* [TEXT PASSAGE]:
Segment Open
Hospital readmission rates linked to availability of care, socioeconomics
Differences in regional hospital readmission rates for heart failure are more closely tied to the availability of care and socioeconomics than to hospital performance or patients' degree of illness, according to research presented at the American Heart Association's Quality of Care & Outcomes Research Scientific Sessions 2012.
U.S. regional readmission rates for heart failure vary widely ― from 10 percent to 32 percent ― researchers found. Communities with higher rates were likely to have more physicians and hospital beds and their populations were likely to be poor, black and relatively sicker. People 65 and older are also readmitted more frequently.
To cut costs, the Centers for Medicare and Medicaid Services plans to penalize hospitals with higher readmission rates related to heart failure, heart attack and pneumonia. Next year, hospitals with higher-than-average 30-day readmission rates will face reductions in Medicare payments.
But the penalties don't address the supply and societal influences that can increase readmission rates, said Karen E. Joynt, M.D., lead author of the study and an instructor at Brigham and Women's Hospital, Harvard Medical School and the Harvard School of Public Health in Boston, Mass.
"We have to find ways to help hospitals and communities address this problem together, as opposed to putting the burden on hospitals alone," said Joynt. "We need to think less about comparing hospitals to each other in terms of their performance and more about looking at improvement in hospitals and communities."
Researchers found:
- Supply-side factors ― including availability of doctors and hospitals beds ― were the strongest predictors of differences in readmission rates, accounting for 17 percent.
- Poverty and minority racial makeup was linked to 9 percent of the variation in readmission rates.
- Hospital-performance quality accounted for 5 percent and patients' degree of illness 4 percent.
Researchers analyzed national billing records of more than 3,000 hospitals in 2008-09 for more than 1 million elderly Medicare patients with heart failure. Of the patients in the review, 55 percent were female, 11 percent were black and they had an average age of 81.
The observational analysis didn't include all potential influences, such as other illnesses, Joynt said.
Segment Closed
* [EXERCISE DESCRIPTION]: Retype the portion of the readmission article that starts with the words containing "Researchers analyzed national" and finishes with "illnesses, Joynt said.". The rows that come next are separate material and have no connection to the readmission article.

* [RECORD EXCERPTS]:
Segment Open
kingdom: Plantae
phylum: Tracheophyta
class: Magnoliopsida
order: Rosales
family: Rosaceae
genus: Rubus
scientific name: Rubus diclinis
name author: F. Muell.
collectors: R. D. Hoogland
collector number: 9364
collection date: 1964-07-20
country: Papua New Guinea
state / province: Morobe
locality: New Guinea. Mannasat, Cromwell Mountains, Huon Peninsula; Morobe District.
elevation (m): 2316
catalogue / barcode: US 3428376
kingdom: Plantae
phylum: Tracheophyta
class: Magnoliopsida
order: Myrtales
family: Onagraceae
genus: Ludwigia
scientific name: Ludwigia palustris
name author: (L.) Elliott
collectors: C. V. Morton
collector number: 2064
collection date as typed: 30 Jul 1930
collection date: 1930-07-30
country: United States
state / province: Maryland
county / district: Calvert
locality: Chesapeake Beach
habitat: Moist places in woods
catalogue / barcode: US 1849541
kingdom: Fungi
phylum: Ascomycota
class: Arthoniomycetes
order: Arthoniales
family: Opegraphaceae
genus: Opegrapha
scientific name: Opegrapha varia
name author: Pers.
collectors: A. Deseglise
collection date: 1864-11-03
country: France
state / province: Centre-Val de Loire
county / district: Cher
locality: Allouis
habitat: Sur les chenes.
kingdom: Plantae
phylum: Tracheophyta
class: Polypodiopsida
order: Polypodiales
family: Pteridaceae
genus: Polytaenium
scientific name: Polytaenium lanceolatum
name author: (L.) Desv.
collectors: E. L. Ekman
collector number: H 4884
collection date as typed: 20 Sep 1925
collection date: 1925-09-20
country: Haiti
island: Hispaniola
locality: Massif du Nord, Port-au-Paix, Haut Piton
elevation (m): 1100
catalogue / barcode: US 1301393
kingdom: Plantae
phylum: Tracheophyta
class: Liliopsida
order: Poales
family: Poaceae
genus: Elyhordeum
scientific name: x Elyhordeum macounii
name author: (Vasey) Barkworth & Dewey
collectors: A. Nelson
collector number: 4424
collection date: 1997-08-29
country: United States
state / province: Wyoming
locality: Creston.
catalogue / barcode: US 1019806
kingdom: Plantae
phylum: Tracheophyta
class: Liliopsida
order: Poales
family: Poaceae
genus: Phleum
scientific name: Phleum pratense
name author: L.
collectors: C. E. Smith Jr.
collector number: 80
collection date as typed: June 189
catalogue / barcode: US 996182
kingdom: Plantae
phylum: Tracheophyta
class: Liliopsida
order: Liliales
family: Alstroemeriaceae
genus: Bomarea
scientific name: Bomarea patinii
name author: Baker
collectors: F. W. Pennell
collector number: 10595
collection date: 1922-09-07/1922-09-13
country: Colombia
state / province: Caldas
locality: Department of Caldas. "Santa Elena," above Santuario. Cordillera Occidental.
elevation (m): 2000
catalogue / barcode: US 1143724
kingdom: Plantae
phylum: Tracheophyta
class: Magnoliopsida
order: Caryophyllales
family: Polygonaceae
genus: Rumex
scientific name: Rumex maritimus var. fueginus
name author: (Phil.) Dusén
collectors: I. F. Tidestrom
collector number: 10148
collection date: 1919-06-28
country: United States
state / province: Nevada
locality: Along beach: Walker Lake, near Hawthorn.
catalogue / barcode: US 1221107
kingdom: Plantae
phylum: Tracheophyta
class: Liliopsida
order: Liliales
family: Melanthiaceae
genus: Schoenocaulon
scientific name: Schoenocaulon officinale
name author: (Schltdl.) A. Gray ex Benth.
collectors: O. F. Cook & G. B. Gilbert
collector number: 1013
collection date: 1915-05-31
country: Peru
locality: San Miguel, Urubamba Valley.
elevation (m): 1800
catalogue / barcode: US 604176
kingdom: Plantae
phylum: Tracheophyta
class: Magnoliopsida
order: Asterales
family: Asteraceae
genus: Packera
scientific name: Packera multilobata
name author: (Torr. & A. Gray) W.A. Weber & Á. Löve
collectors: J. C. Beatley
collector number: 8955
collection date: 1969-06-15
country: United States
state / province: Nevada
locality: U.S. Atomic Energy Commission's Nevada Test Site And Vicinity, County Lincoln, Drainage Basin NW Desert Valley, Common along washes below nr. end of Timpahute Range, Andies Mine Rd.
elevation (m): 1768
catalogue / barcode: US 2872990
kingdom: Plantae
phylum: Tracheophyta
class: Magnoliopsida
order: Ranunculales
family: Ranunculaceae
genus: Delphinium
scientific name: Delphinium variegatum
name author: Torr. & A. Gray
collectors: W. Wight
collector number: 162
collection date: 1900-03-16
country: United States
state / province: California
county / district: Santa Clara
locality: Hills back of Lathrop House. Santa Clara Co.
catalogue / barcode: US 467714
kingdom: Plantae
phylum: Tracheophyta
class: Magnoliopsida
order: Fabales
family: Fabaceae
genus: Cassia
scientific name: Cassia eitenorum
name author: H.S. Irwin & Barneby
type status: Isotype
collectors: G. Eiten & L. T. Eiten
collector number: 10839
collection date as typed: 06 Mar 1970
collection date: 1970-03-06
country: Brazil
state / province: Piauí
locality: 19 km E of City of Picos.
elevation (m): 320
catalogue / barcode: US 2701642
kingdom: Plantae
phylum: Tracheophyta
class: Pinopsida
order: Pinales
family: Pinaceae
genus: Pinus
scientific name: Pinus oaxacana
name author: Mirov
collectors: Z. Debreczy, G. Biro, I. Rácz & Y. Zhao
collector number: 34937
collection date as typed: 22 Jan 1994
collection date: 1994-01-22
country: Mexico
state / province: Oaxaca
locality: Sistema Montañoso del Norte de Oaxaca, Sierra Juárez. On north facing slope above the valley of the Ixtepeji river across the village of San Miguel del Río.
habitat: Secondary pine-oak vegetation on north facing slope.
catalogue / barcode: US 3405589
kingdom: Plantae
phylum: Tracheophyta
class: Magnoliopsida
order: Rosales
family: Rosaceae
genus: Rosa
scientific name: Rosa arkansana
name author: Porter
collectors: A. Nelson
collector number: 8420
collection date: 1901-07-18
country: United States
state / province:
Segment Closed
* [RESPONSE TO THE TASK]:
Researchers analyzed national billing records of more than 3,000 hospitals in 2008-09 for more than 1 million elderly Medicare patients with heart failure. Of the patients in the review, 55 percent were female, 11 percent were black and they had an average age of 81.
The observational analysis didn't include all potential influences, such as other illnesses, Joynt said.